As 2016 comes to a close there are a number of issues that continue to have an adverse impact on the country's investment markets.

These include: overpriced IPOs, NZX trading rules that favour stockbrokers over investors, the increasing use of "adjusted" or "normalised" profit figures and the director appointment process.

These are recurring themes yet little has been done to resolve them. Confidence in the NZX won't be fully restored until these issues are addressed.

The overpricing of IPOs is a major problem that erodes investor confidence in the domestic sharemarket.

The partial sale of the Crown's electricity generators went well but the performance of a large number of private sector IPOs has been poor.

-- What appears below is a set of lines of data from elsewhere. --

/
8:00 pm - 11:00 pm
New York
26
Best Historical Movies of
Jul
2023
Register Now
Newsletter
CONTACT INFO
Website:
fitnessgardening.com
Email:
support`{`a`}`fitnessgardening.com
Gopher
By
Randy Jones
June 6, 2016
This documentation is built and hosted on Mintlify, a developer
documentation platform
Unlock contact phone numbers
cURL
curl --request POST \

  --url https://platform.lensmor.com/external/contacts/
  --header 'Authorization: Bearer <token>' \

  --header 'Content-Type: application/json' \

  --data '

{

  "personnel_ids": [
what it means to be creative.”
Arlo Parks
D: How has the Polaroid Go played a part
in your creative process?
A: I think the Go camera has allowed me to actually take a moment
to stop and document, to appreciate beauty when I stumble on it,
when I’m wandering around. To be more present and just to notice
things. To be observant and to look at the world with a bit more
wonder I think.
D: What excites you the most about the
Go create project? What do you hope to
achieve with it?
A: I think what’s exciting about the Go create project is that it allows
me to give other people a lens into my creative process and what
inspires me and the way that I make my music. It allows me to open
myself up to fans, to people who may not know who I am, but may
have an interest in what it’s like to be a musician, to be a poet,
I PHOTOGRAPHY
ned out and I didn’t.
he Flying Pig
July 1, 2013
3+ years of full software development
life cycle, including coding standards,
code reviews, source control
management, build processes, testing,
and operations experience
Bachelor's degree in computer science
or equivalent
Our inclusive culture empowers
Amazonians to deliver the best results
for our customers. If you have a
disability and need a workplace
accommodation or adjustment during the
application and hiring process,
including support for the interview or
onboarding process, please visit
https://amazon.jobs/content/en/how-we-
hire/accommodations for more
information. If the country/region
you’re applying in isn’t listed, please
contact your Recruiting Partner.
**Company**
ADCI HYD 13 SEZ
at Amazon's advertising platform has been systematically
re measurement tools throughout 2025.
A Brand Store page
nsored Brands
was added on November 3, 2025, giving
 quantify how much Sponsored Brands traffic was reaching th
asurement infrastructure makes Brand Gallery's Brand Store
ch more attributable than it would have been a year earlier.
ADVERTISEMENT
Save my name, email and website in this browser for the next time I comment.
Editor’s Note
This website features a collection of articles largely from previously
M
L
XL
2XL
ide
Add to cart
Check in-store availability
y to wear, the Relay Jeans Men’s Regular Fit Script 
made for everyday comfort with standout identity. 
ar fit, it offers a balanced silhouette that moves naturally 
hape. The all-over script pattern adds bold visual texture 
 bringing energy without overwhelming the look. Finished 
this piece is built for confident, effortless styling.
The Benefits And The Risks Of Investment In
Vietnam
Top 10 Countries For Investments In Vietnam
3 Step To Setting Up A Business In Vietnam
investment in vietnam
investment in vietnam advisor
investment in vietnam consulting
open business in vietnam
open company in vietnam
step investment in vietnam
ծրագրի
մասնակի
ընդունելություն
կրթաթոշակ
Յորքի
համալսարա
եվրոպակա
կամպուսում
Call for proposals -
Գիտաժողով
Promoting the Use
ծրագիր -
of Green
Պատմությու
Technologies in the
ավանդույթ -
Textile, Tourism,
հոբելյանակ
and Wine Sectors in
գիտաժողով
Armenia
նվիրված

These include: Wynyard (down 100 per cent from its IPO price and no longer tradingafter being placed into voluntary administration), Intueri Education (off 98 per cent), Energy Mad (96 per cent), Serko (74 per cent), SLI Systems (73 per cent), ikeGPS (65 per cent), Orion Health (64 per cent), Eroad (44 per cent), Moa (38 per cent) and Tegel (6 per cent).

However, it is important to note that a number of IPOs have performed extremely well while a third group have had positive returns but have underperformed the overall market.

IPOs are overpriced for a number of reasons including: companies are not ready to list, directors are far too optimistic and private equity promoted IPOs often have overvalued share prices.

In addition, existing controlling shareholders are incentivised to have high offer prices because this reduces the dilutionary impact of capital raisings on their shareholdings.